To facilitate these calculations, we have developed an online calculator (http://cardiodb.org/alleleFrequencyApp) that will compute maximum credible population AF and maximum sample AC for a user-specified genetic architecture, and conversely allow users to dynamically explore what genetic architecture(s) might be most compatible with an observed variant having a causal role in disease.
Assessing the accuracy of our approach
For all diseases with case series that permitted us to define the genetic architecture, the commonest variant in the case series was well within the calculated maximum AC in ExAC (Table 1).
To assess the HCM thresholds empirically, we explored the ExAC AF spectrum of 1,132 distinct autosomal variants, identified in 6,179 published HCM cases referred for diagnostic sequencing, and individually assessed and clinically reported according to international guidelines.14, 15 477/479 (99.6%) of variants reported as “pathogenic” or “likely pathogenic” fell below our threshold (Figure 1), including all variants with a clear excess in cases. The 2 variants historically classified as “likely pathogenic,” but prevalent in ExAC in this analysis, were reassessed using contemporary ACMG criteria: there was no strong evidence in support of pathogenicity, and they were reclassified in light of these findings (Supplementary Table S1). This analysis identifies 66/653 (10.1%) variants of unknown significance (VUS) that are very unlikely to be causative for HCM.

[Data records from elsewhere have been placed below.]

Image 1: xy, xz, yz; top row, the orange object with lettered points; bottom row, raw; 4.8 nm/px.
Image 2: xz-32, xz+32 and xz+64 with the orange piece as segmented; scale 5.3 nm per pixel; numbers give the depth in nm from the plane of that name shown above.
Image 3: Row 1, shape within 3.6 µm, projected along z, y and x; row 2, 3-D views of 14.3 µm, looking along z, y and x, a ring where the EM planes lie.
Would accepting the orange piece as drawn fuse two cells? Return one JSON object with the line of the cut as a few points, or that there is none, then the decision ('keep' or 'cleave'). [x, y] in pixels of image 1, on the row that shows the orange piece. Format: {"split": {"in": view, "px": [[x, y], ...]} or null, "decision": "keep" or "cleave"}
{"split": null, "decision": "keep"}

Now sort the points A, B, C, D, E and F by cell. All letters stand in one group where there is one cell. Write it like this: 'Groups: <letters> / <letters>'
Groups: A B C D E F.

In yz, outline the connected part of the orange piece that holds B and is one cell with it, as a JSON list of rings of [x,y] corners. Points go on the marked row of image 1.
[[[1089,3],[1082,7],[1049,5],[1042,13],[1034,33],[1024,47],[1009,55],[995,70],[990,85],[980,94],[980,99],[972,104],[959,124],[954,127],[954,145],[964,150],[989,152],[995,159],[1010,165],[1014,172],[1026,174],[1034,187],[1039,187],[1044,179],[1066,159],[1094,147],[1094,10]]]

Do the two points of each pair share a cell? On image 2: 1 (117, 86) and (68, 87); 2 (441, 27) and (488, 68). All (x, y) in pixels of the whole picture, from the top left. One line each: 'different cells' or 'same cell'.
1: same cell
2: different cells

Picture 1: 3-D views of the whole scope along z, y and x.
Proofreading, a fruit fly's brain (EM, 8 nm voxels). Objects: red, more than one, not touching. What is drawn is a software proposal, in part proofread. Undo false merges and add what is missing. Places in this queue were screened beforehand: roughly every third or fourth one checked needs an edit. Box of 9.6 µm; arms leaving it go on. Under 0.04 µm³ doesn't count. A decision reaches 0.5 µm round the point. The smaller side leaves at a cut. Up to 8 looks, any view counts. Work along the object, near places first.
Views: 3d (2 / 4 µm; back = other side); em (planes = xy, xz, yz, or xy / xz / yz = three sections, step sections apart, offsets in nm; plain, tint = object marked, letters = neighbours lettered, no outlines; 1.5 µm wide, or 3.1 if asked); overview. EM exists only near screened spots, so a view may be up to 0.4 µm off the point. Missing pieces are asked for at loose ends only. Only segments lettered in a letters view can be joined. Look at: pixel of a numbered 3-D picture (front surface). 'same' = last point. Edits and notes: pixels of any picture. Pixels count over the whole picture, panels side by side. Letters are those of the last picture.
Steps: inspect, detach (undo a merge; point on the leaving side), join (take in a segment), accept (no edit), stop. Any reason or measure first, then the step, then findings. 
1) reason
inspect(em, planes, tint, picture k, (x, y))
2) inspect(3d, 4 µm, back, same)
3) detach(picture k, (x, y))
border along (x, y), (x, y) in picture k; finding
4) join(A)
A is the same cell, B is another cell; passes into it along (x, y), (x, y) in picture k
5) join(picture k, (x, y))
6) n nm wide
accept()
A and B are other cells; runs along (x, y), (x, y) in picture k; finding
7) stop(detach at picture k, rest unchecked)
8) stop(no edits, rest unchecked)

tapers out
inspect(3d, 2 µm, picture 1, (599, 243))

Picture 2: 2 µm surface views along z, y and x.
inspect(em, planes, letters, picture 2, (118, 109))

The above analysis applied a single global AC limit of 9 for HCM; however, as AFs differ between populations, filtering based on frequencies in individual populations may provide greater power.2 For example, a variant relatively common in any one population is unlikely to be pathogenic, even if rare in other populations, provided the disease prevalence and architecture are consistent across populations. We therefore compute a maximum tolerated AC for each distinct subpopulation of our reference sample, and filter based on the highest AF observed in any major continental population (see “Materials and Methods”). The tightness of the Poisson distribution used to compute maximum tolerated AC is a function of sample size, and so our approach is more conservative when the AN is lower, thus avoiding inappropriately filtering variants based on chance observation of a few alleles in a smaller subpopulation or at a poorly genotyped site (see Supplementary Note 3).

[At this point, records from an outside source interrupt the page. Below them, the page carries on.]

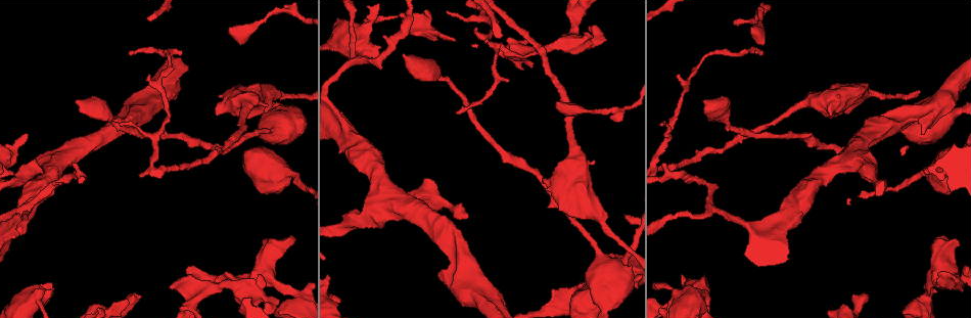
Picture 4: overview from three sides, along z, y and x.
branch stops here
inspect(3d, 2 µm, picture 4, (129, 54))

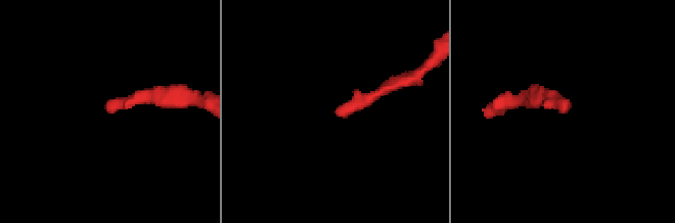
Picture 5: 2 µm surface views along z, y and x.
inspect(em, xy, step 4, letters, picture 5, (106, 107))

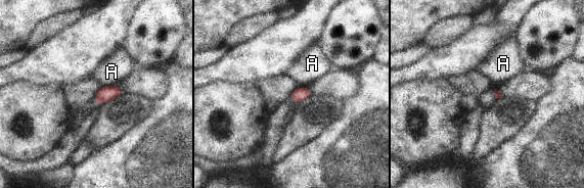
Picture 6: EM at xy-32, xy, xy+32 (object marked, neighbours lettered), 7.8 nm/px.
A touches over 110 nm
accept()
A is another cell; no lettered segment goes on from it

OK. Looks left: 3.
free end
inspect(3d, 2 µm, picture 4, (679, 75))

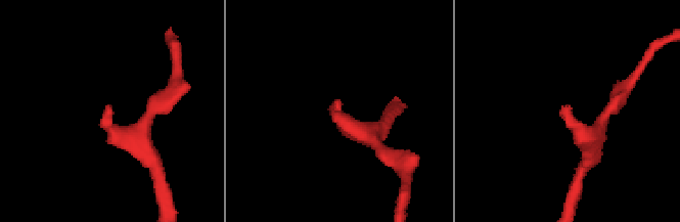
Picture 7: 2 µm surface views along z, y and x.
shape alone is not enough
inspect(em, planes, letters, picture 7, (338, 104))

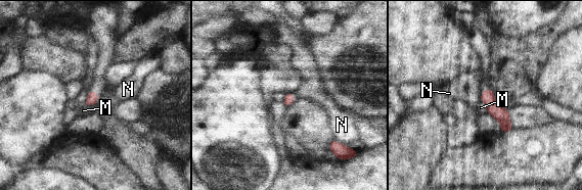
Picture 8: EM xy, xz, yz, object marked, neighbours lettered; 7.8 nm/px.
accept()
M and N are other cells; border along (97, 100), (93, 104), (84, 106) in picture 8; no lettered segment goes on from it

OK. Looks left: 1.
stop(join at picture 3, rest unchecked)

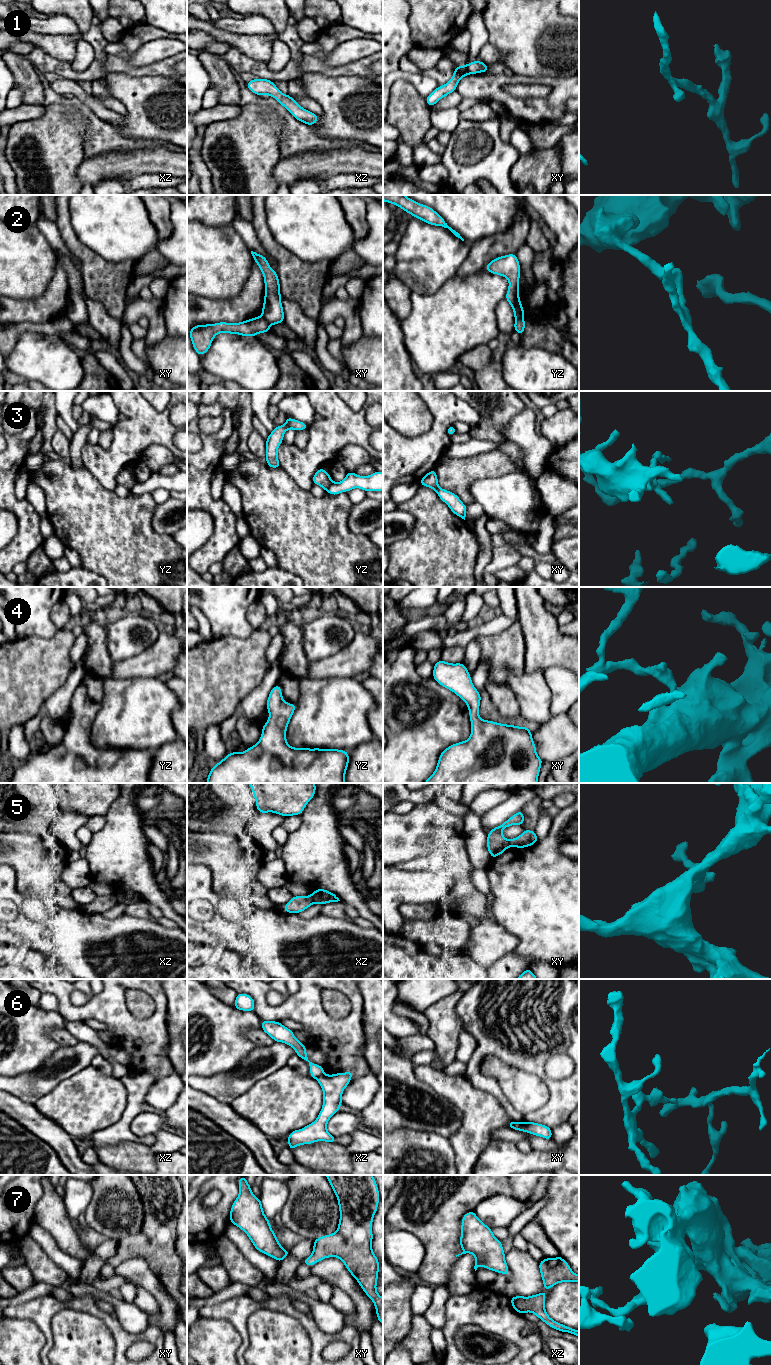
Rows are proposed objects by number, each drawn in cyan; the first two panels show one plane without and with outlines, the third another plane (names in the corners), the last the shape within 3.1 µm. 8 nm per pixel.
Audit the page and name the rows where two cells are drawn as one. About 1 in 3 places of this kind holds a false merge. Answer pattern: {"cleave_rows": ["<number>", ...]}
{"cleave_rows": ["2", "3", "5", "6"]}

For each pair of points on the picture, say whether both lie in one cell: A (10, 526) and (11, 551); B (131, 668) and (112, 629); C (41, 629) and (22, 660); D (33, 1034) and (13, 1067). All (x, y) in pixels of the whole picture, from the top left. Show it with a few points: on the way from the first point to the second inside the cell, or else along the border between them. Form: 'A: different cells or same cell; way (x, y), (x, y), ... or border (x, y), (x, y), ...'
A: different cells; border (16, 517), (17, 532), (10, 542)
B: different cells; border (147, 648), (125, 659), (114, 661)
C: different cells; border (58, 629), (50, 637), (28, 635), (18, 639)
D: same cell; way (25, 1042), (13, 1054), (13, 1059)

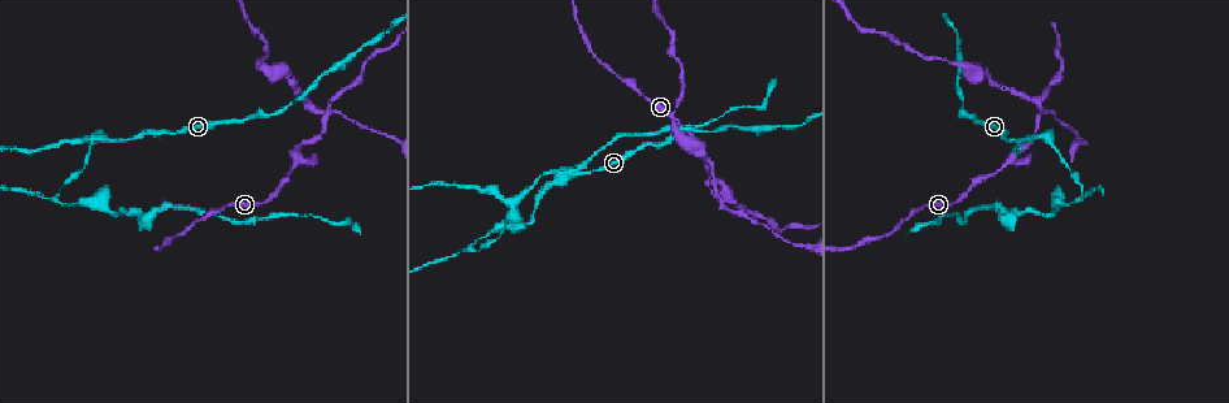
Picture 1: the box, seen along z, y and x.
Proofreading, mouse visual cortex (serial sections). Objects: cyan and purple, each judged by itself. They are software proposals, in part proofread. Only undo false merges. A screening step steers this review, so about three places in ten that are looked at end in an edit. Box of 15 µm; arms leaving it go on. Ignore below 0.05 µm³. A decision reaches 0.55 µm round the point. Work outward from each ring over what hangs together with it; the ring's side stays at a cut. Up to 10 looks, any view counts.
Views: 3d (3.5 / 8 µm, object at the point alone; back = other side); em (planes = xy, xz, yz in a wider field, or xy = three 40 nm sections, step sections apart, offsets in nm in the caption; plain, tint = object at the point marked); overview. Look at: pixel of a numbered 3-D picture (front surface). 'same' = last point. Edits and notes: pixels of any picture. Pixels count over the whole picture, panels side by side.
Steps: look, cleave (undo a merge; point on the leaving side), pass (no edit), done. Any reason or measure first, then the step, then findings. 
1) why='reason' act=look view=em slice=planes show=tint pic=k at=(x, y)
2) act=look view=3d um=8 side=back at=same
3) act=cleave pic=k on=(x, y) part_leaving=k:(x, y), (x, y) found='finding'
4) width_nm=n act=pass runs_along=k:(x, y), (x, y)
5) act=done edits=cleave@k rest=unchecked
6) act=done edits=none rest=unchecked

why='calibre changes' act=look view=3d um=3.5 pic=1 at=(706, 173)

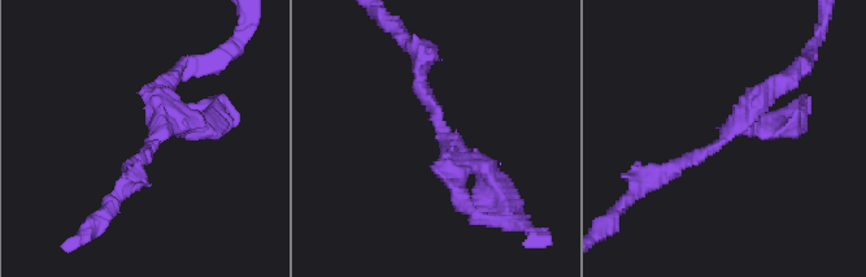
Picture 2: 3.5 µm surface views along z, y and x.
act=pass runs_along=2:(666, 171), (710, 151), (793, 72) found='all the same cell'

To further validate this approach, we examined all 601 variants identified in ClinVar16 as “pathogenic” or “likely pathogenic” and nonconflicted for HCM. Of these, 558 (93%) were sufficiently rare when assessed as described. 43 variants were insufficiently rare in at least one ExAC population, and were therefore recurated. 42 of these had no segregation or functional data sufficient to demonstrate pathogenicity in the heterozygous state, and would be classified by the contemporary ACMG framework as VUS at most. The remaining variant (MYBPC3:c.3330+5G>C) had convincing evidence of pathogenicity, though with uncertain penetrance (see Supplementary Methods), and was observed twice in the African/African-American ExAC population. This fell outside the 95% confidence interval for an underlying population frequency <4 × 10−5, but within the 99% confidence threshold: a single outlier due to stochastic variation is unsurprising given that these nominal probabilities are not corrected for multiple testing across 601 variants. In light of our updated assessment, 20 variants were reclassified as benign/likely benign and 22 as VUS, according to the ACMG guidelines for variant interpretation3 (Supplementary Table S1).
After curating variants above our calculated HCM threshold, the false-positive rate was 0/477 (0.000; 95%CI 0.000–0.008) and 1/559 (0.002; 95%CI 0.000–0.010) for the published HCM cohort and ClinVar data respectively.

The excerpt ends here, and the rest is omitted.